### Task statement
Filter the material below, keeping only the lines that contain the string "province"; matching is case-sensitive.

### Task inputs
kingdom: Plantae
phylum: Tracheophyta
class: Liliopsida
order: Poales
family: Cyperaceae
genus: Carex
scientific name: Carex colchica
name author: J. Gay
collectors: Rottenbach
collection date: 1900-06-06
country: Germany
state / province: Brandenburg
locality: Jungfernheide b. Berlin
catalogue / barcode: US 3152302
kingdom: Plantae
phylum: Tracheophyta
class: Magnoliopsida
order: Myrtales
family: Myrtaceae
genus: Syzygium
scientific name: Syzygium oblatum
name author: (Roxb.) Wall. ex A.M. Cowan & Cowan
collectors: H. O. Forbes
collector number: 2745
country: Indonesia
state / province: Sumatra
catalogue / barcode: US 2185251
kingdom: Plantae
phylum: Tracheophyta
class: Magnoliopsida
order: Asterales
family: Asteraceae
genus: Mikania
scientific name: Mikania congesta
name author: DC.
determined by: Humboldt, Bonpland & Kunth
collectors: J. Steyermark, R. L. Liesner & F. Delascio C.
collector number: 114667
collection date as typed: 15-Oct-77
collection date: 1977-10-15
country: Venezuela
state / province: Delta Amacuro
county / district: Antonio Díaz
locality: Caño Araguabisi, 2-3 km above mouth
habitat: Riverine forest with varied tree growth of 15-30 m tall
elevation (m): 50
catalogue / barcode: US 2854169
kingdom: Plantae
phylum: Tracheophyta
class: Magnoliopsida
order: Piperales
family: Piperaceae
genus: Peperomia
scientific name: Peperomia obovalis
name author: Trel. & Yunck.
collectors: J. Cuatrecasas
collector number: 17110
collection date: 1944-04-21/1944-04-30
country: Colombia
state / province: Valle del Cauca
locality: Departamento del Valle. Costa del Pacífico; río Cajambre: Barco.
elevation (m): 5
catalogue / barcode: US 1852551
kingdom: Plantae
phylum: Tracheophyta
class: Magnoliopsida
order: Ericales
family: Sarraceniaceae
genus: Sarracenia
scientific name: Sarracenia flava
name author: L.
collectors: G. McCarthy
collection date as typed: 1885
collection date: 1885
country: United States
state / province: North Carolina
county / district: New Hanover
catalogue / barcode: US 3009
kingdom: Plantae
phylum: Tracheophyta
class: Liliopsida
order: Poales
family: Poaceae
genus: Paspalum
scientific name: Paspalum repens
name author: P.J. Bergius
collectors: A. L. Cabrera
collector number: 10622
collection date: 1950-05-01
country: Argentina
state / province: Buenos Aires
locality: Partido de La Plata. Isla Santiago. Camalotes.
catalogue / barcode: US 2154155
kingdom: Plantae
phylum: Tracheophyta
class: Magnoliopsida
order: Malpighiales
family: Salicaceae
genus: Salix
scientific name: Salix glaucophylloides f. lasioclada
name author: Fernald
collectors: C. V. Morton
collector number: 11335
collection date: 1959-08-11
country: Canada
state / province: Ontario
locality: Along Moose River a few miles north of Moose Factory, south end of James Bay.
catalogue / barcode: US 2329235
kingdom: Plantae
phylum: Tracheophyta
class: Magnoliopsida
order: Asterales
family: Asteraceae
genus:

### Solution to this task
state / province: Brandenburg
state / province: Sumatra
state / province: Delta Amacuro
state / province: Valle del Cauca
state / province: North Carolina
state / province: Buenos Aires
state / province: Ontario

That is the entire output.